# [WHAT YOU SHOULD DO]
Quote the entries in full, character for character, without their images.

***** DATA UNDER STUDY *****

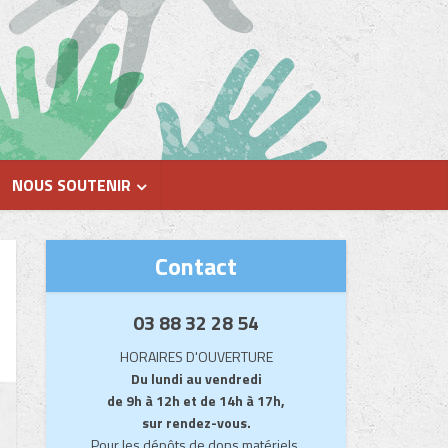
NOUS SOUTENIR
Contact
03 88 32 28 54
HORAIRES D'OUVERTURE
Du lundi au vendredi
de 9h à 12h et de 14h à 17h,
sur rendez-vous.
Pour les dépôts de dons matériels,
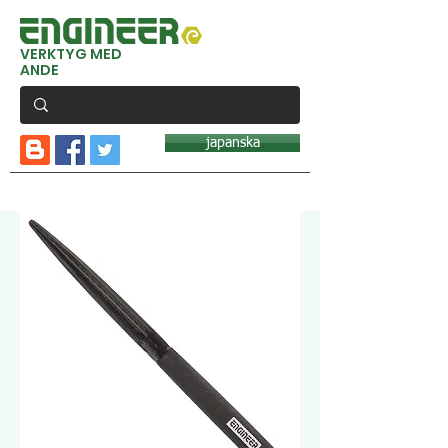
VERKTYG MED
ANDE
japanska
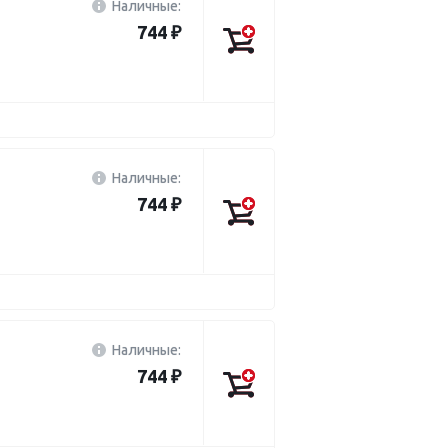
Наличные:
744 ₽
Наличные:
744 ₽
Наличные:
744 ₽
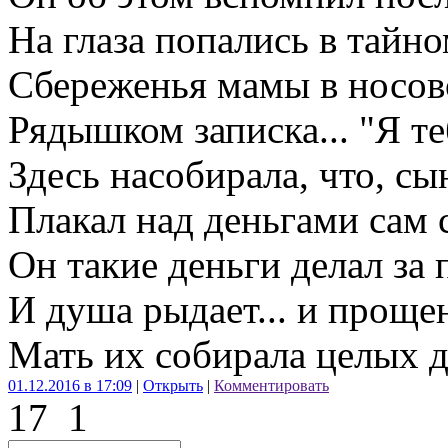
На глаза попались в тайно
Сбереженья мамы в носов
Рядышком записка... "Я те
Здесь насобирала, что, сы
Плакал над деньгами сам с
Он такие деньги делал за 
И душа рыдает... и прощен
Мать их собирала целых де
01.12.2016 в 17:09
|
Открыть
|
Комментировать
17
1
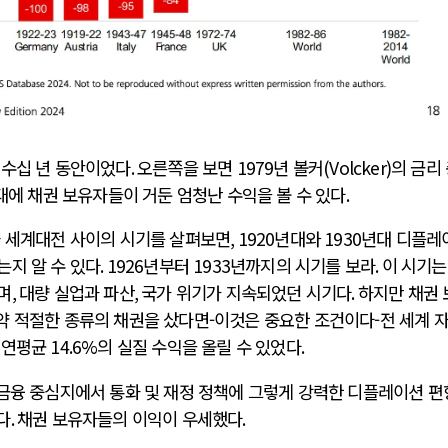
 수십 년 동안이었다
.
오른쪽을 보면
1979
년 볼커
(Volcker)
의 금리
대에 채권 보유자들이 거둔 엄청난 수익을 볼 수 있다
.
차 세계대전 사이의 시기를 살펴보면
, 1920
년대와
1930
년대 디플레
는지 알 수 있다
. 1926
년부터
1933
년까지의 시기를 보라
.
이 시기는
며
,
대량 실업과 파산
,
국가 위기가 지속되었던 시기다
.
하지만 채권 
약 적절한 종류의 채권을 샀다면-이것은 중요한 조건이다-전 세계 
 연평균
14.6%
의 실질 수익을 올릴 수 있었다
.
 금융 중심지에서 통화 및 재정 정책에 그렇게 강력한 디플레이션 
다
.
채권 보유자들의 이익이 우세했다
.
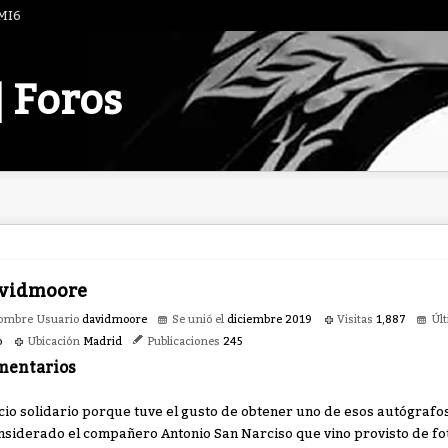
 MI6
| Foros
vidmoore
ombre Usuario
davidmoore
Se unió el
diciembre 2019
Visitas
1,887
Últ
o
Ubicación
Madrid
Publicaciones
245
mentarios
cio solidario porque tuve el gusto de obtener uno de esos autógrafo
nsiderado el compañero Antonio San Narciso que vino provisto de fo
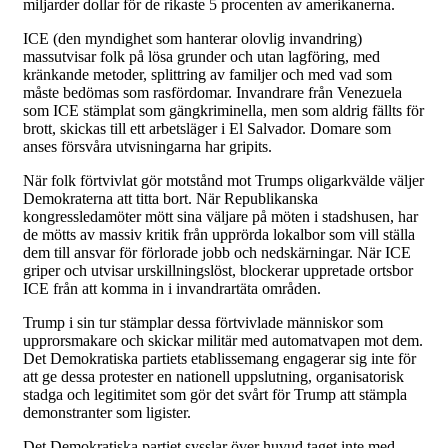
miljarder dollar för de rikaste 5 procenten av amerikanerna.
ICE (den myndighet som hanterar olovlig invandring)
massutvisar folk på lösa grunder och utan lagföring, med
kränkande metoder, splittring av familjer och med vad som
måste bedömas som rasfördomar. Invandrare från Venezuela
som ICE stämplat som gängkriminella, men som aldrig fällts för
brott, skickas till ett arbetsläger i El Salvador. Domare som
anses försvåra utvisningarna har gripits.
När folk förtvivlat gör motstånd mot Trumps oligarkvälde väljer
Demokraterna att titta bort. När Republikanska
kongressledamöter mött sina väljare på möten i stadshusen, har
de mötts av massiv kritik från upprörda lokalbor som vill ställa
dem till ansvar för förlorade jobb och nedskärningar. När ICE
griper och utvisar urskillningslöst, blockerar uppretade ortsbor
ICE från att komma in i invandrartäta områden.
Trump i sin tur stämplar dessa förtvivlade människor som
upprorsmakare och skickar militär med automatvapen mot dem.
Det Demokratiska partiets etablissemang engagerar sig inte för
att ge dessa protester en nationell uppslutning, organisatorisk
stadga och legitimitet som gör det svårt för Trump att stämpla
demonstranter som ligister.
Det Demokratiska partiet sysslar över huvud taget inte med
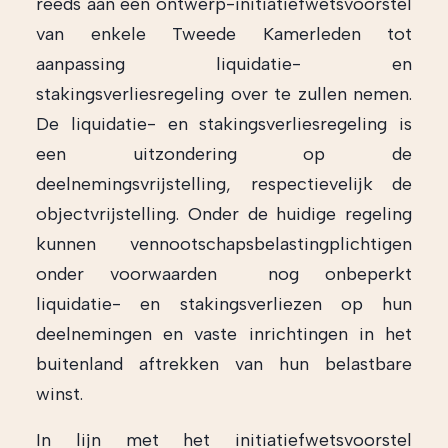
reeds aan een ontwerp-initiatiefwetsvoorstel
van enkele Tweede Kamerleden tot
aanpassing liquidatie- en
stakingsverliesregeling over te zullen nemen.
De liquidatie- en stakingsverliesregeling is
een uitzondering op de
deelnemingsvrijstelling, respectievelijk de
objectvrijstelling. Onder de huidige regeling
kunnen vennootschapsbelastingplichtigen
onder voorwaarden nog onbeperkt
liquidatie- en stakingsverliezen op hun
deelnemingen en vaste inrichtingen in het
buitenland aftrekken van hun belastbare
winst.
In lijn met het initiatiefwetsvoorstel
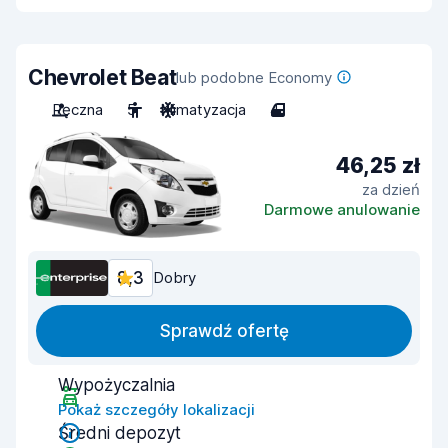
Chevrolet Beat
lub podobne Economy
Ręczna
5
Klimatyzacja
4
46,25 zł
za dzień
Darmowe anulowanie
8,3
Dobry
Sprawdź ofertę
Wypożyczalnia
Pokaż szczegóły lokalizacji
Średni depozyt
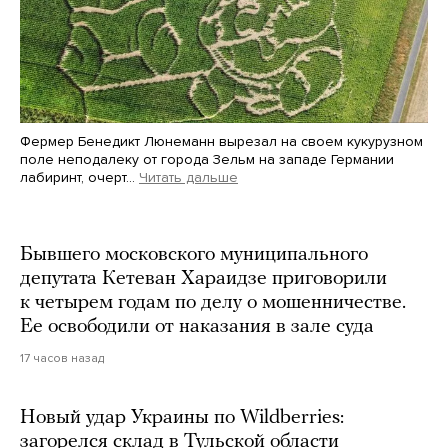
Фермер Бенедикт Люнеманн вырезал на своем кукурузном
поле неподалеку от города Зельм на западе Германии
лабиринт, очерт…
Читать дальше
Martin Meissner / AP / Scanpix / LETA
Бывшего московского муниципального
депутата Кетеван Хараидзе приговорили
к четырем годам по делу о мошенничестве.
Ее освободили от наказания в зале суда
17 часов назад
Новый удар Украины по Wildberries:
загорелся склад в Тульской области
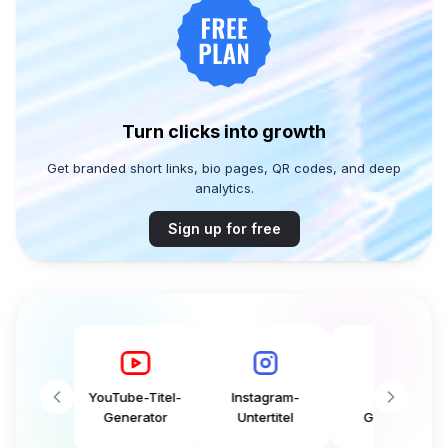
Turn clicks into growth
Get branded short links, bio pages, QR codes, and deep
analytics.
Sign up for free
YouTube-Titel-
Instagram-
Tweet-
-
Generator
Untertitel
Generator
r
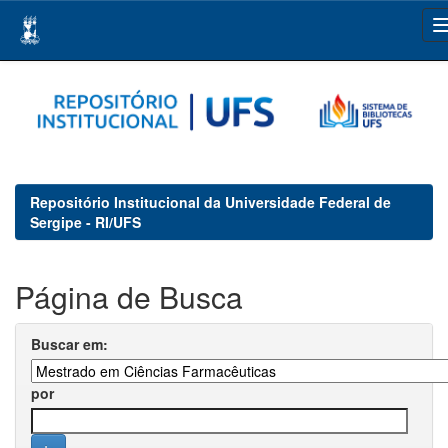
Skip
navigation
Repositório Institucional da Universidade Federal de
Sergipe - RI/UFS
Página de Busca
Buscar em:
por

*****

# [ANSWER TO THIS EXERCISE]
NOUS SOUTENIR
Contact
03 88 32 28 54
HORAIRES D'OUVERTURE
Du lundi au vendredi
de 9h à 12h et de 14h à 17h,
sur rendez-vous.
Pour les dépôts de dons matériels,
VERKTYG MED
ANDE
japanska
Наличные:
744 ₽
Наличные:
744 ₽
Наличные:
744 ₽
На глаза попались в тайно
Сбереженья мамы в носов
Рядышком записка... "Я те
Здесь насобирала, что, сы
Плакал над деньгами сам с
Он такие деньги делал за 
И душа рыдает... и прощен
Мать их собирала целых де
01.12.2016 в 17:09
|
Открыть
|
Комментировать
17
1
 수십 년 동안이었다
.
오른쪽을 보면
1979
년 볼커
(Volcker)
의 금리
대에 채권 보유자들이 거둔 엄청난 수익을 볼 수 있다
.
차 세계대전 사이의 시기를 살펴보면
, 1920
년대와
1930
년대 디플레
는지 알 수 있다
. 1926
년부터
1933
년까지의 시기를 보라
.
이 시기는
며
,
대량 실업과 파산
,
국가 위기가 지속되었던 시기다
.
하지만 채권 
약 적절한 종류의 채권을 샀다면-이것은 중요한 조건이다-전 세계 
 연평균
14.6%
의 실질 수익을 올릴 수 있었다
.
 금융 중심지에서 통화 및 재정 정책에 그렇게 강력한 디플레이션 
다
.
채권 보유자들의 이익이 우세했다
.
 MI6
| Foros
vidmoore
ombre Usuario
davidmoore
Se unió el
diciembre 2019
Visitas
1,887
Últ
o
Ubicación
Madrid
Publicaciones
245
mentarios
cio solidario porque tuve el gusto de obtener uno de esos autógrafo
nsiderado el compañero Antonio San Narciso que vino provisto de fo
miljarder dollar för de rikaste 5 procenten av amerikanerna.
ICE (den myndighet som hanterar olovlig invandring)
massutvisar folk på lösa grunder och utan lagföring, med
kränkande metoder, splittring av familjer och med vad som
måste bedömas som rasfördomar. Invandrare från Venezuela
som ICE stämplat som gängkriminella, men som aldrig fällts för
brott, skickas till ett arbetsläger i El Salvador. Domare som
anses försvåra utvisningarna har gripits.
När folk förtvivlat gör motstånd mot Trumps oligarkvälde väljer
Demokraterna att titta bort. När Republikanska
kongressledamöter mött sina väljare på möten i stadshusen, har
de mötts av massiv kritik från upprörda lokalbor som vill ställa
dem till ansvar för förlorade jobb och nedskärningar. När ICE
griper och utvisar urskillningslöst, blockerar uppretade ortsbor
ICE från att komma in i invandrartäta områden.
Trump i sin tur stämplar dessa förtvivlade människor som
upprorsmakare och skickar militär med automatvapen mot dem.
Det Demokratiska partiets etablissemang engagerar sig inte för
att ge dessa protester en nationell uppslutning, organisatorisk
stadga och legitimitet som gör det svårt för Trump att stämpla
demonstranter som ligister.
Det Demokratiska partiet sysslar över huvud taget inte med
reeds aan een ontwerp-initiatiefwetsvoorstel
van enkele Tweede Kamerleden tot
aanpassing liquidatie- en
stakingsverliesregeling over te zullen nemen.
De liquidatie- en stakingsverliesregeling is
een uitzondering op de
deelnemingsvrijstelling, respectievelijk de
objectvrijstelling. Onder de huidige regeling
kunnen vennootschapsbelastingplichtigen
onder voorwaarden nog onbeperkt
liquidatie- en stakingsverliezen op hun
deelnemingen en vaste inrichtingen in het
buitenland aftrekken van hun belastbare
winst.
In lijn met het initiatiefwetsvoorstel
Chevrolet Beat
lub podobne Economy
Ręczna
5
Klimatyzacja
4
46,25 zł
za dzień
Darmowe anulowanie
8,3
Dobry
Sprawdź ofertę
Wypożyczalnia
Pokaż szczegóły lokalizacji
Średni depozyt
Фермер Бенедикт Люнеманн вырезал на своем кукурузном
поле неподалеку от города Зельм на западе Германии
лабиринт, очерт…
Читать дальше
Martin Meissner / AP / Scanpix / LETA
Бывшего московского муниципального
депутата Кетеван Хараидзе приговорили
к четырем годам по делу о мошенничестве.
Ее освободили от наказания в зале суда
17 часов назад
Новый удар Украины по Wildberries:
загорелся склад в Тульской области
Turn clicks into growth
Get branded short links, bio pages, QR codes, and deep
analytics.
Sign up for free
YouTube-Titel-
Instagram-
Tweet-
-
Generator
Untertitel
Generator
r
Skip
navigation
Repositório Institucional da Universidade Federal de
Sergipe - RI/UFS
Página de Busca
Buscar em:
por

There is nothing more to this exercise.